At Christmas and New Year they are served out with flour to make cakes or puddings, and each man receives half a pint of rum. This they call a regale, and they are particularly grateful for it.[8]
The Nor’Westers coming to Fort William from the inland posts also had to provision their teams. They soon learned that dried meat and fish, ber
ries and greens from the forest, all took space in the canoes, and precious time could be wasted hunting and fishing. The First Nations introduced the newcomers to pemmican, made from dried buffalo, elk, or deer meat, pounded into a powder, mixed with dried berries, packed into a leather bag, then sealed with grease. Light, durable, and highly nourishing, the bags of pemmican were easily stored in a canoe, and thus pemmican became the staple diet of the canoe man. Small amounts of pemmican replaced large amounts of regular food, freeing up precious time and space to carry more furs and more trade goods in both directions.
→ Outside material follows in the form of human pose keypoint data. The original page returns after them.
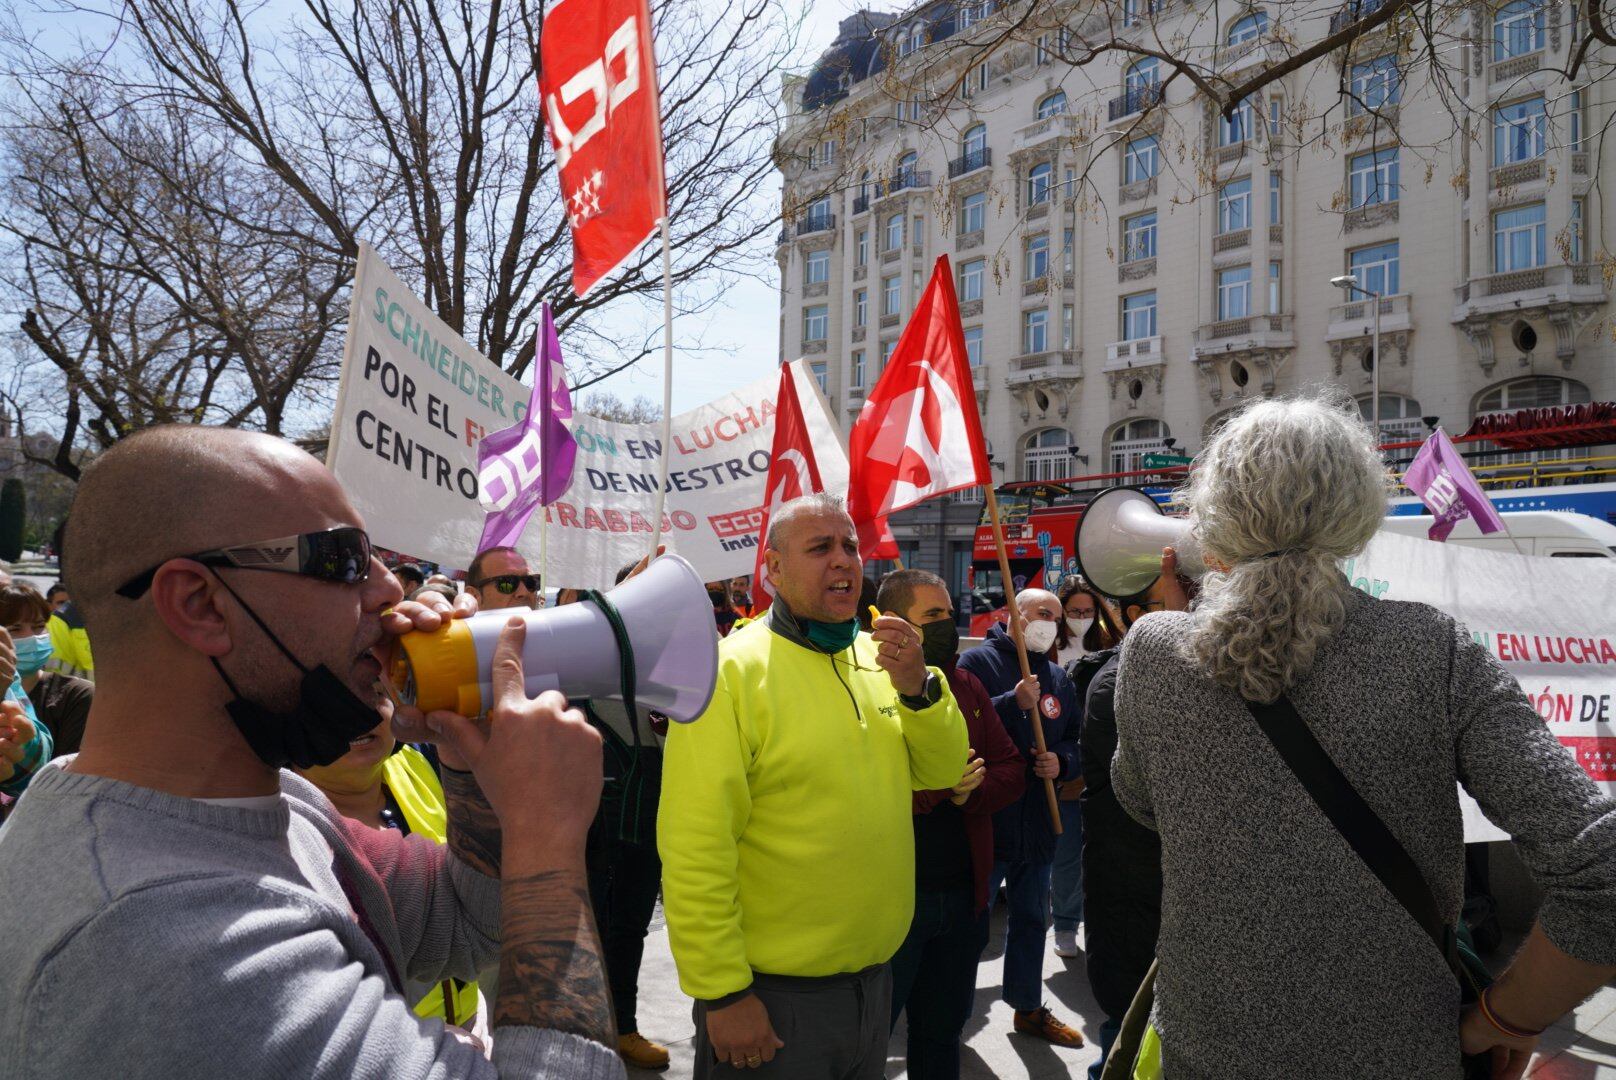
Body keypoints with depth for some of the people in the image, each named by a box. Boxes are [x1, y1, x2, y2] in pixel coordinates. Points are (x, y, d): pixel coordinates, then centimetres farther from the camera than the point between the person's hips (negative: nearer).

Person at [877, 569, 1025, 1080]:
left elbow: (1012, 769, 8)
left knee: (943, 1035, 24)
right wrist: (934, 787, -27)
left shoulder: (967, 687, 9)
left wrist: (971, 790, -11)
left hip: (963, 894, 6)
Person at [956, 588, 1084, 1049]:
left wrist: (1062, 761, -4)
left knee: (1032, 918, 20)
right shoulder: (980, 660, -8)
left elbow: (1076, 742, 18)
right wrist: (1014, 702, -26)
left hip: (1037, 821, 7)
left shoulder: (1058, 677, 13)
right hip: (985, 817, -7)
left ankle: (1029, 1006, 38)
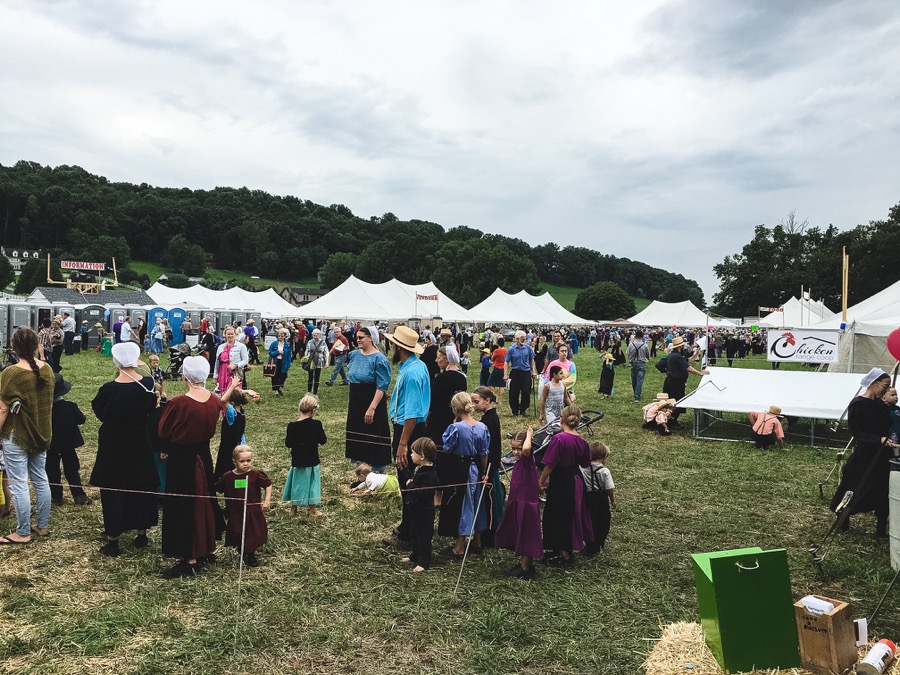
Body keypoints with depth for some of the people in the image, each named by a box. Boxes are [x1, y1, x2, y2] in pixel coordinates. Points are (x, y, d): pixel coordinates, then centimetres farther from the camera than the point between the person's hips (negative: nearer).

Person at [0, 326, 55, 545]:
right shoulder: (47, 369, -1)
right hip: (41, 434, 6)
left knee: (19, 485, 3)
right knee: (41, 480, 14)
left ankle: (23, 533, 10)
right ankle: (43, 526, 24)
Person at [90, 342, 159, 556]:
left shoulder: (109, 389, -21)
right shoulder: (148, 384, -12)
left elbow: (99, 411, -5)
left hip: (113, 446, -3)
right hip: (139, 444, 3)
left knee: (113, 491, 9)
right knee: (140, 487, 16)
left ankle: (113, 540, 15)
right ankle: (141, 534, 28)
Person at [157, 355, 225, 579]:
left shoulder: (179, 403, -24)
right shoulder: (214, 400, -5)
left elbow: (163, 432, -11)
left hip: (181, 461, -6)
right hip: (203, 457, 7)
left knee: (182, 506, 5)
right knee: (204, 500, 20)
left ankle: (190, 561, 13)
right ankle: (208, 550, 33)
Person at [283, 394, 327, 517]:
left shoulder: (292, 426, -11)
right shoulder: (316, 425, -15)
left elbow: (288, 444, -4)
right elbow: (323, 441, -6)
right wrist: (321, 430, 10)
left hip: (297, 460, 1)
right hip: (312, 461, -1)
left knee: (297, 482, 16)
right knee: (311, 482, 12)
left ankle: (294, 508, 28)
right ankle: (313, 510, 21)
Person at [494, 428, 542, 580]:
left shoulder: (528, 459, -19)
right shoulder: (519, 461, 7)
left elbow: (526, 448, -42)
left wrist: (529, 434, -27)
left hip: (527, 505, -9)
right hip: (517, 503, 9)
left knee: (526, 536, 3)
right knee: (518, 535, 19)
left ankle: (525, 568, 15)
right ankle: (525, 563, 34)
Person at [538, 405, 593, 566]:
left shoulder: (559, 439, -22)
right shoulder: (581, 441, -1)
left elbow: (549, 465, -21)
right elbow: (585, 464, 11)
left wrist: (541, 482, -9)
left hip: (560, 483, -7)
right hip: (576, 481, 7)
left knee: (556, 517, 7)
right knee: (571, 514, 21)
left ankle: (565, 556, 14)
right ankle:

Pemmican was used on voyages in the far interior. This was kind of pressed buffalo meat, pounded fine, to which hot grease was added, and the whole left to form a mould in a bag of buffalo skin. When properly made, pemmican would remain edible for more than one season. Its small bulk and great nutritional value made it highly esteemed by all voyageurs. From it they made a dish called “Rubbaboo” … it is a favourite dish with the northern voyageurs, when they could get it. It consists simply of pemmican made into a kind of soup by boiling water. Flour is added when it can be obtained, and it is generally considered more palatable with a little sugar.[9]